WHAT IS EXPECTED »
Below are the entries; give again exactly the lines from the one mentioning "#d6988b; stroke: #331f05;" through the one mentioning "#f2e7d9; stroke-width: 15", inclusive.

======

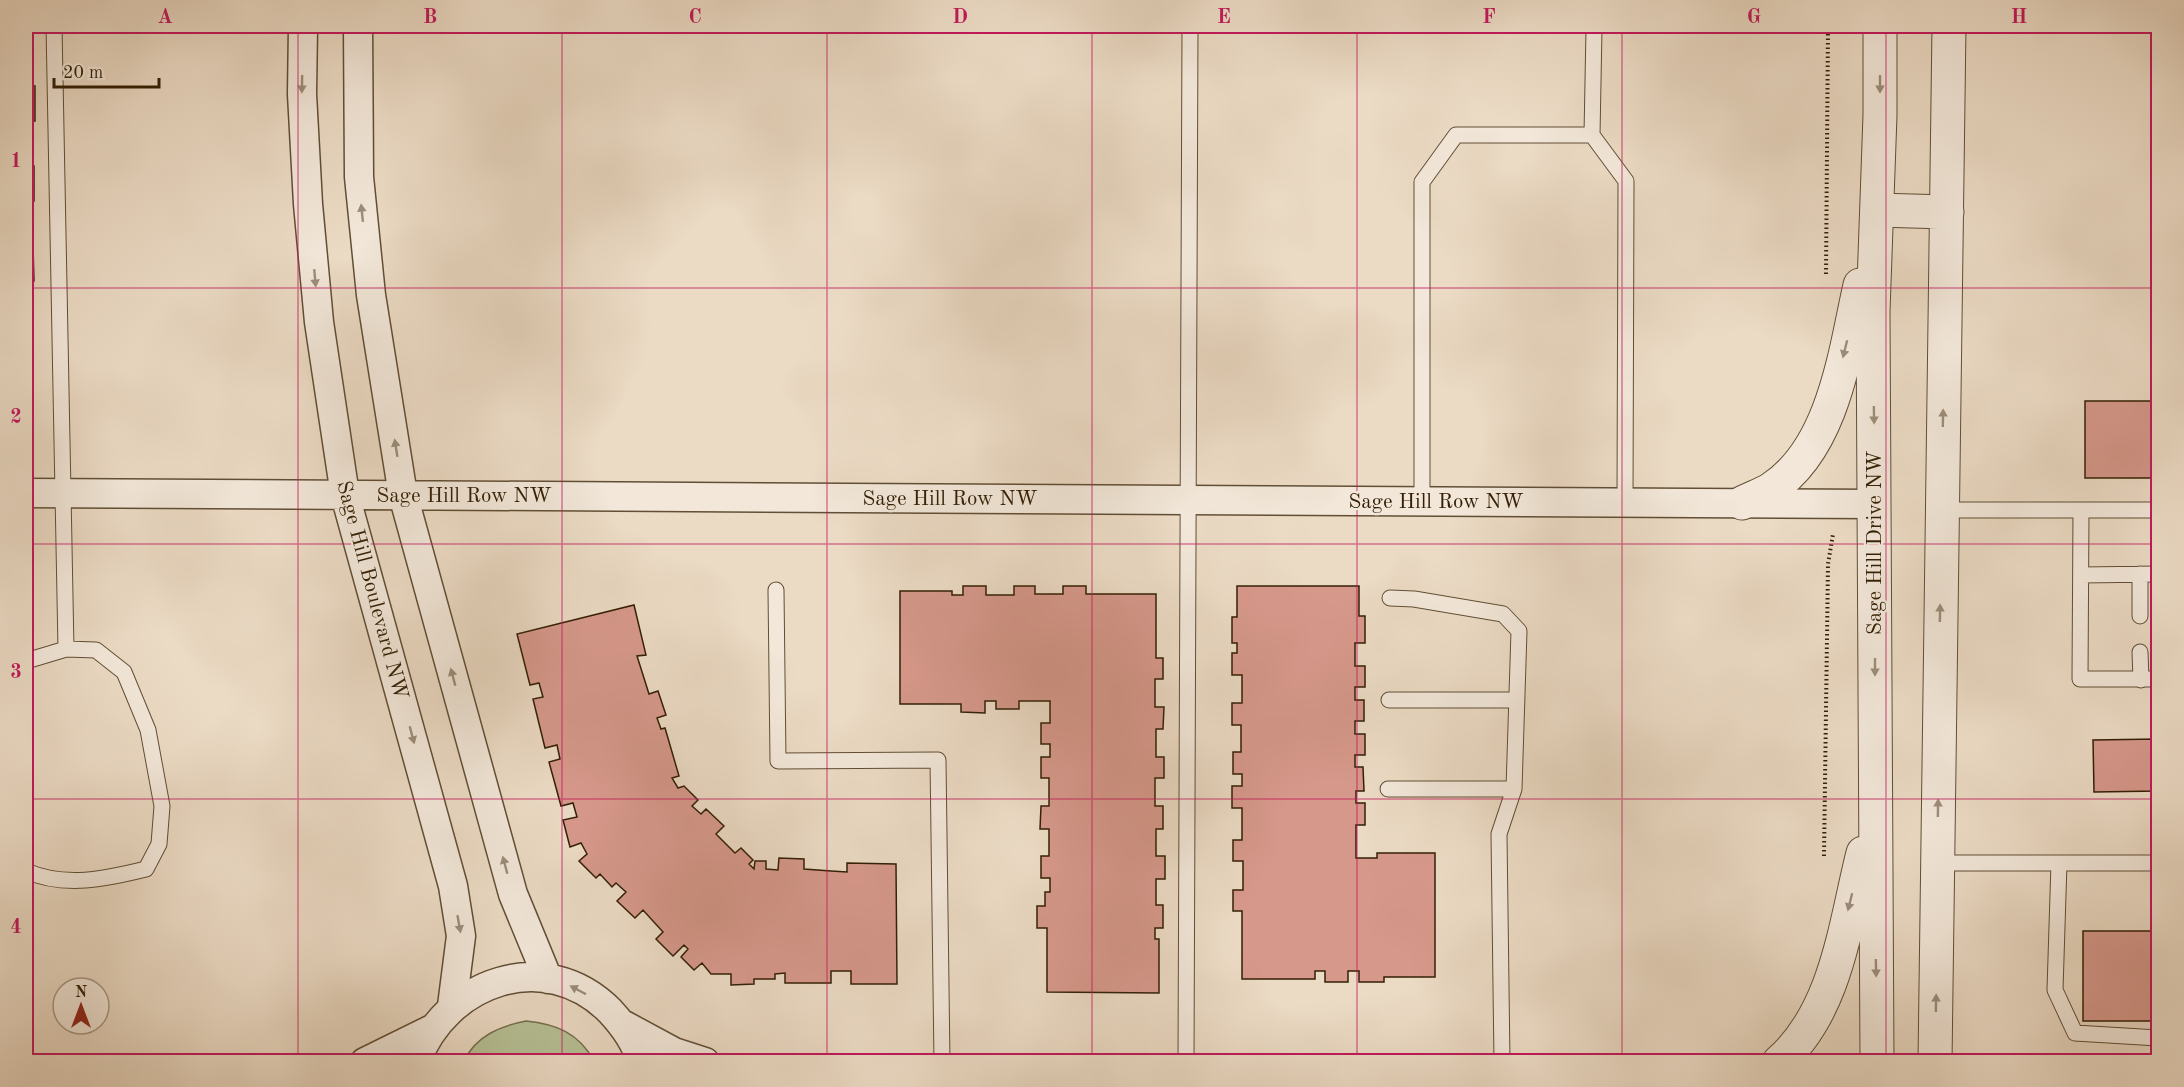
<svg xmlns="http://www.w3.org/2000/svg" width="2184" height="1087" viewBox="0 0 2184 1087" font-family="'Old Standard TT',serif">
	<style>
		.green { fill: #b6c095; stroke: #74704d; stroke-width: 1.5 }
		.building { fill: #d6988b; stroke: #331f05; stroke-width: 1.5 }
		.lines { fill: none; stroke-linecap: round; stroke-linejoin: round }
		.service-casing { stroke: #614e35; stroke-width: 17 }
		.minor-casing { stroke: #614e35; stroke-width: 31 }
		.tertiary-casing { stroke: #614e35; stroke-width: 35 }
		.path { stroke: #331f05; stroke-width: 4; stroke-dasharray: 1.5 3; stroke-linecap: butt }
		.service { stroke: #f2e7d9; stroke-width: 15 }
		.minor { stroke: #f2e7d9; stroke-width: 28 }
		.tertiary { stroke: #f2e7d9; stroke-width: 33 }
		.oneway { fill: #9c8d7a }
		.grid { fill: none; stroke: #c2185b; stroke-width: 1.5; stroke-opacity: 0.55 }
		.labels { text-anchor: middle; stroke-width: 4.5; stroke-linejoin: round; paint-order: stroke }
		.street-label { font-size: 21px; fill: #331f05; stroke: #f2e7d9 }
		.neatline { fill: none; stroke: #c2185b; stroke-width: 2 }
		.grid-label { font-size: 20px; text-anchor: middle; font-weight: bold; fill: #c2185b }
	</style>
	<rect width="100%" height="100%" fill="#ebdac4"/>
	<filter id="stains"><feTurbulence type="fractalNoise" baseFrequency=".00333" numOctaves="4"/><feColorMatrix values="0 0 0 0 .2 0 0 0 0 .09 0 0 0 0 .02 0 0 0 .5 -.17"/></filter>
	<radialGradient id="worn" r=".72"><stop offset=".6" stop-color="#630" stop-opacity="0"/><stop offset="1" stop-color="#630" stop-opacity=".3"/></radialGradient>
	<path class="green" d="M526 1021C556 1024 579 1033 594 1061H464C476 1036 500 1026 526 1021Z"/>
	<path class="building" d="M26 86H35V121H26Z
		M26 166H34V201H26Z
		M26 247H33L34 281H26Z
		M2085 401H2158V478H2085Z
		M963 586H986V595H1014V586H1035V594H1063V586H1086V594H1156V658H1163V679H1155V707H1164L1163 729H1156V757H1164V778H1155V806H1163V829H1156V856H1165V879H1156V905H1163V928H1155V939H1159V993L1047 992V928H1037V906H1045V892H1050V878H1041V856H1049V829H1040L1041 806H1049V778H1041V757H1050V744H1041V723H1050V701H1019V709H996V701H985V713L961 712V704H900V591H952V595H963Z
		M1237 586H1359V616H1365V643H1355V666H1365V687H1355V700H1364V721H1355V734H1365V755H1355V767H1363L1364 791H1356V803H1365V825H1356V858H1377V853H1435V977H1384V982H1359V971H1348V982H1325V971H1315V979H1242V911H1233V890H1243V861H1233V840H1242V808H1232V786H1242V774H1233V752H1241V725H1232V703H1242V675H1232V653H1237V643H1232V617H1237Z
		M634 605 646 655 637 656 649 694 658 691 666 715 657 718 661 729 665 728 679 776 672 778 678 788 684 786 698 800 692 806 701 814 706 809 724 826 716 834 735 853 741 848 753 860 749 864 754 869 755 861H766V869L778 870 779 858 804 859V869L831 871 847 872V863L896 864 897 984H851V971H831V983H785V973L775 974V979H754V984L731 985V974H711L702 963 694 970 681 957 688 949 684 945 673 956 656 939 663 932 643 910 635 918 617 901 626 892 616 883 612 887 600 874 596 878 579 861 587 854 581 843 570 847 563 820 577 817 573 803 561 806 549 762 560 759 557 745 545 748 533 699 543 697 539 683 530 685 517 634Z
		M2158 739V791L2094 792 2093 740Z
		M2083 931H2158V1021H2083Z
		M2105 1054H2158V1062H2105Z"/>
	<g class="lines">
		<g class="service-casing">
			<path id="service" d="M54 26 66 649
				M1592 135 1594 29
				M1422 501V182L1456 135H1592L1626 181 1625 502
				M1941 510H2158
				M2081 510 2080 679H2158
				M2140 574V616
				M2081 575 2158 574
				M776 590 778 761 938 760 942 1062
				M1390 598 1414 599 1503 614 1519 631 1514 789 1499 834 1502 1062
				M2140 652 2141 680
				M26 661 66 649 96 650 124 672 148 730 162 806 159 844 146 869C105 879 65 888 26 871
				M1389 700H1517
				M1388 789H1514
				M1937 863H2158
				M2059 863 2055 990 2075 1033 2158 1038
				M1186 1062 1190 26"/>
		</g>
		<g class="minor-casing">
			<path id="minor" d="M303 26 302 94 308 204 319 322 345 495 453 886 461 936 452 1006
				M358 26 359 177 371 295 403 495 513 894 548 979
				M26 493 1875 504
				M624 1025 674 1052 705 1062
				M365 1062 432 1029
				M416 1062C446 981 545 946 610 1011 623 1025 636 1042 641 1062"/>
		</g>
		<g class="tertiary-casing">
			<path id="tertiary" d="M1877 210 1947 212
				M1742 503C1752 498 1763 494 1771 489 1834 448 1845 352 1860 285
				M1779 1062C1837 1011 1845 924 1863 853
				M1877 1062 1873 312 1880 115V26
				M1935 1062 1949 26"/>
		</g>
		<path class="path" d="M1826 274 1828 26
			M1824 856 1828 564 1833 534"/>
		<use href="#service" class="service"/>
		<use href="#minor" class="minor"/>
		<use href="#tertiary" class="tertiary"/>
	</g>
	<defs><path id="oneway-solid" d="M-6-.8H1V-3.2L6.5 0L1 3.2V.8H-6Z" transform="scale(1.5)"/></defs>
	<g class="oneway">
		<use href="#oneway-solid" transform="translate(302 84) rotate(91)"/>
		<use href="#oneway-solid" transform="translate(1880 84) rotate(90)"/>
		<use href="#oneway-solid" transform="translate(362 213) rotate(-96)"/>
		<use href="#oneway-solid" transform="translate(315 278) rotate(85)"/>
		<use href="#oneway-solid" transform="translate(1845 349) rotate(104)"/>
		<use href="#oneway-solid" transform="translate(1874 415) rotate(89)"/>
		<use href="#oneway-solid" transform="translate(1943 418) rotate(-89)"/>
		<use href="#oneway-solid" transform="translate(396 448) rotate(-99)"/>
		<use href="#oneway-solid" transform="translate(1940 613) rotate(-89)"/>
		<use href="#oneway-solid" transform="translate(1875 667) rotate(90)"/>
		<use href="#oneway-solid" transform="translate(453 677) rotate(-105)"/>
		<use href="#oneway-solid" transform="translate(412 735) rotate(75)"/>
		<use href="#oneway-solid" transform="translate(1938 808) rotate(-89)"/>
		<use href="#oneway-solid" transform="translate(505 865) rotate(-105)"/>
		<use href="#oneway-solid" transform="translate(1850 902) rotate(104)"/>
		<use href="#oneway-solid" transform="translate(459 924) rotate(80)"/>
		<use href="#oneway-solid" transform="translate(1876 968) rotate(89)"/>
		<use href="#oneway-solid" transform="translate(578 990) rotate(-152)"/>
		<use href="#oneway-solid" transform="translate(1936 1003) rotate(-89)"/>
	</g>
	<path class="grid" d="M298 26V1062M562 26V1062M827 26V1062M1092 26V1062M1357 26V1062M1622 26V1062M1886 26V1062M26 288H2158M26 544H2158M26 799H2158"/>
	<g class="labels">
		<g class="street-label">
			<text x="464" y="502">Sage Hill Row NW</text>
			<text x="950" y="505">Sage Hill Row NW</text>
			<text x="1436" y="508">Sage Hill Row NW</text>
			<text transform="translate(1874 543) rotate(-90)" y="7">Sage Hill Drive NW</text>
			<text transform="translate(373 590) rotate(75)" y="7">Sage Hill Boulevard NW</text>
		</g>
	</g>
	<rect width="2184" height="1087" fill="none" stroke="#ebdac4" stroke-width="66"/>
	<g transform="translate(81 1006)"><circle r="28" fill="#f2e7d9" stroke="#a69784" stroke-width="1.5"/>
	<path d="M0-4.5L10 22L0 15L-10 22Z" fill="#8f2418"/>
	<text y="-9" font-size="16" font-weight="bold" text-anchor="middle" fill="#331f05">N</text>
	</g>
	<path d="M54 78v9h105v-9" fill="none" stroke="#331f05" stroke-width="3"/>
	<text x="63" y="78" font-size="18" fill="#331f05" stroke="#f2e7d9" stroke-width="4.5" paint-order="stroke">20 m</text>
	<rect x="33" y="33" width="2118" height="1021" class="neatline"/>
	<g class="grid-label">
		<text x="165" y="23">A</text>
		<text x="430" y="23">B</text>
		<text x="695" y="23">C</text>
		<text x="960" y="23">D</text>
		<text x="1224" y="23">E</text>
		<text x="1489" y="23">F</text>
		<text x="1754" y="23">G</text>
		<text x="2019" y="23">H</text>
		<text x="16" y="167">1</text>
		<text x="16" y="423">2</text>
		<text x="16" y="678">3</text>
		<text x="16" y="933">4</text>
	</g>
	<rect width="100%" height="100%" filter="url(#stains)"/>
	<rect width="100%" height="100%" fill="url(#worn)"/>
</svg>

======

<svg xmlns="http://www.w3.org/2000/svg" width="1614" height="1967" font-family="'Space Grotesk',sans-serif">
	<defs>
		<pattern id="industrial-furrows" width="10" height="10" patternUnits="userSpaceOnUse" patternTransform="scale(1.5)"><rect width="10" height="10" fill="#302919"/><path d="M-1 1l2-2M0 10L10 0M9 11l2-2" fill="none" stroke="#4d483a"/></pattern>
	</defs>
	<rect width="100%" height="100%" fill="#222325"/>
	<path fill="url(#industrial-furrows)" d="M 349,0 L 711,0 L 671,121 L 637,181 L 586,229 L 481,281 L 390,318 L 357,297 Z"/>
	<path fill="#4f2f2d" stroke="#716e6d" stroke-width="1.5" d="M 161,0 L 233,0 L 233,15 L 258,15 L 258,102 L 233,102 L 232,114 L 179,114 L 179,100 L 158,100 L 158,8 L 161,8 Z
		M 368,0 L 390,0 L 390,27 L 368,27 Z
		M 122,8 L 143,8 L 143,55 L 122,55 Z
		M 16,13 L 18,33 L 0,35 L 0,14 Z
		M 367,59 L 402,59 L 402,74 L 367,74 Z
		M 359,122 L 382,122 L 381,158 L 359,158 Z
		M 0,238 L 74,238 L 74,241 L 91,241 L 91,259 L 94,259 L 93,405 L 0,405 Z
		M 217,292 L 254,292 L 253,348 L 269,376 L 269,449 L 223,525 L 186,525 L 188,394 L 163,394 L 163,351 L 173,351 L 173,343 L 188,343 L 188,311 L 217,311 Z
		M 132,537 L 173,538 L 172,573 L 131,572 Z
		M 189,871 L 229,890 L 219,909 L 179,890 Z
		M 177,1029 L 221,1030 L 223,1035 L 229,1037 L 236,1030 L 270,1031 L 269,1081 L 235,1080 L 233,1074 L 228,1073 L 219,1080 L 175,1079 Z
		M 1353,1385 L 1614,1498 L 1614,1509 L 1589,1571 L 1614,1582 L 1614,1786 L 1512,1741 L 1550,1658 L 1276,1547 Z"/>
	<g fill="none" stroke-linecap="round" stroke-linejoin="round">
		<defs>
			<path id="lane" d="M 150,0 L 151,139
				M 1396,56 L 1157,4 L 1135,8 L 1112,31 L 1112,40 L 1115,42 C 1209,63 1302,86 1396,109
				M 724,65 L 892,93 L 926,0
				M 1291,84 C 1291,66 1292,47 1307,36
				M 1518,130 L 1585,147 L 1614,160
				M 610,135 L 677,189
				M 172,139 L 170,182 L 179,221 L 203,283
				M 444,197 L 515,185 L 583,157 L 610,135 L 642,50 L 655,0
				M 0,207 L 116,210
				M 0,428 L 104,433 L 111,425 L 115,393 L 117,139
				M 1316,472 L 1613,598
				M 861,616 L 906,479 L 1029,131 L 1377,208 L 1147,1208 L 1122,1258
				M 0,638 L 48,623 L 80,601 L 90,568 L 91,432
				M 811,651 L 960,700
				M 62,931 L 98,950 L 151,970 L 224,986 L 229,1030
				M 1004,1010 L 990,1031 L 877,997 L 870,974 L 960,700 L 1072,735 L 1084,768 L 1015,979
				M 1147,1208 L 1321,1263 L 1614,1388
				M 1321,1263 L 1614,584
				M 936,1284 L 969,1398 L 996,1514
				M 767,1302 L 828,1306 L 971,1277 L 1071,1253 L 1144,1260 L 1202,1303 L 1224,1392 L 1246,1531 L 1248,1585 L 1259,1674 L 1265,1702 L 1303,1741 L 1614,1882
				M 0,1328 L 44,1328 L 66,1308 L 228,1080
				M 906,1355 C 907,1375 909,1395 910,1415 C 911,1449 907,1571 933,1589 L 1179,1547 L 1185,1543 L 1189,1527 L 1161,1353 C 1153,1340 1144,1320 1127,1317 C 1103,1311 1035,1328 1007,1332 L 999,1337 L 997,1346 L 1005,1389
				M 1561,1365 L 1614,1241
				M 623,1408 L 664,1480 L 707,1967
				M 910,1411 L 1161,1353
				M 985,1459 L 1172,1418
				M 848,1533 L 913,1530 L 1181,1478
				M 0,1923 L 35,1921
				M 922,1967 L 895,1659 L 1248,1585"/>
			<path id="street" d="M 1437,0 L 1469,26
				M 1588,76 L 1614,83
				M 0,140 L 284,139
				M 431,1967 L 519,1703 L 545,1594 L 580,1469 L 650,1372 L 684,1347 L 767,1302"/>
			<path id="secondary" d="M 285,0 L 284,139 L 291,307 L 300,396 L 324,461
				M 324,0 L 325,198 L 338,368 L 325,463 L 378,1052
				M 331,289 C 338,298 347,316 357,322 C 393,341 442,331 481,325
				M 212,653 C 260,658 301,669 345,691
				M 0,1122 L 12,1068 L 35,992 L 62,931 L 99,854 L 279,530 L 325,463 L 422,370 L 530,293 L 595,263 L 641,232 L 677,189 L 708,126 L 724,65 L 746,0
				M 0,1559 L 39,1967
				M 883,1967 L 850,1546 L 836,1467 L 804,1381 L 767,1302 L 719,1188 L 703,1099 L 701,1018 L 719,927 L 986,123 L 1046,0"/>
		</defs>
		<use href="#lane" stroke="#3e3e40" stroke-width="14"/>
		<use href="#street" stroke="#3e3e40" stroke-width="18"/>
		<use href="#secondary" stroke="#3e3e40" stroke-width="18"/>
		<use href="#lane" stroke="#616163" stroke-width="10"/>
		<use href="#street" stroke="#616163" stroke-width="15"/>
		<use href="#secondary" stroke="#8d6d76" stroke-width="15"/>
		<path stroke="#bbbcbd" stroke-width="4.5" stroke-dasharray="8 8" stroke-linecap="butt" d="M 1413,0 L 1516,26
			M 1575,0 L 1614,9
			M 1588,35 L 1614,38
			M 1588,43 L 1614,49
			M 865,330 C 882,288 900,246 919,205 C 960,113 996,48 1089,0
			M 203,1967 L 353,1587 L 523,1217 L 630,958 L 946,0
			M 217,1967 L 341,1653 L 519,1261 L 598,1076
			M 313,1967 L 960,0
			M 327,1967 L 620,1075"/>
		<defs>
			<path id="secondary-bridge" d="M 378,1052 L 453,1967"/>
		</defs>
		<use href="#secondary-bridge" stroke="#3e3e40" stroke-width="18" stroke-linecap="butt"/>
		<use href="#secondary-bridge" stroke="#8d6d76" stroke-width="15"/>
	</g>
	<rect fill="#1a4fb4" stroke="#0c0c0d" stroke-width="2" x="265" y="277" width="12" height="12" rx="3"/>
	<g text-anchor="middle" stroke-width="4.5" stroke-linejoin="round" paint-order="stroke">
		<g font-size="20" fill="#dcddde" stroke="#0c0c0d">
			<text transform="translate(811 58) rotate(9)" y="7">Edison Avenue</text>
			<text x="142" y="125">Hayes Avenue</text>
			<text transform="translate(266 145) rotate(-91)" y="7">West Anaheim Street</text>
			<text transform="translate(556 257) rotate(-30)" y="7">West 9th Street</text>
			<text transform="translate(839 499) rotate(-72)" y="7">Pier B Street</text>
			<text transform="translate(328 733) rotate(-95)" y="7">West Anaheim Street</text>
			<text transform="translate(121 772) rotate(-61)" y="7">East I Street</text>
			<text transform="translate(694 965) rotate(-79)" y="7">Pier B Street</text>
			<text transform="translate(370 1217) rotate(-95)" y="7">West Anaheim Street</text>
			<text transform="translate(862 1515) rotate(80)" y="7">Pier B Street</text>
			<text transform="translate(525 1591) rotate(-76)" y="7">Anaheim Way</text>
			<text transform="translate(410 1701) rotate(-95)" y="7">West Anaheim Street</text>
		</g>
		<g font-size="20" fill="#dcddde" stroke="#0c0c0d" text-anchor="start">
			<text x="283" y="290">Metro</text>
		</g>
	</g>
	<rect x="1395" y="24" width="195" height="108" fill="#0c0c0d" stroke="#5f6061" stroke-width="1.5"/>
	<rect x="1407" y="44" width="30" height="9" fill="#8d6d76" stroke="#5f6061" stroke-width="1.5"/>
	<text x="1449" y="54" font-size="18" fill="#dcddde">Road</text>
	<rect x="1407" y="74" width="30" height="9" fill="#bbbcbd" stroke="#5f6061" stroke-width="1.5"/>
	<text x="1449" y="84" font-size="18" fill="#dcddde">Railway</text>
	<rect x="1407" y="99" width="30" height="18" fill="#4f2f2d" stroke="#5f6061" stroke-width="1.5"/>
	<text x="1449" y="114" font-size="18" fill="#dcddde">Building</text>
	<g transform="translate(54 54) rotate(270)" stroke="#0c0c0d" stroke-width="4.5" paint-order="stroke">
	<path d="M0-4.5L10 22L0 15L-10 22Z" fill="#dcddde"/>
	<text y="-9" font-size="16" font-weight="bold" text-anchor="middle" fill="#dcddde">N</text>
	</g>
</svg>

======

WRITTEN ANSWER »
		.building { fill: #d6988b; stroke: #331f05; stroke-width: 1.5 }
		.lines { fill: none; stroke-linecap: round; stroke-linejoin: round }
		.service-casing { stroke: #614e35; stroke-width: 17 }
		.minor-casing { stroke: #614e35; stroke-width: 31 }
		.tertiary-casing { stroke: #614e35; stroke-width: 35 }
		.path { stroke: #331f05; stroke-width: 4; stroke-dasharray: 1.5 3; stroke-linecap: butt }
		.service { stroke: #f2e7d9; stroke-width: 15 }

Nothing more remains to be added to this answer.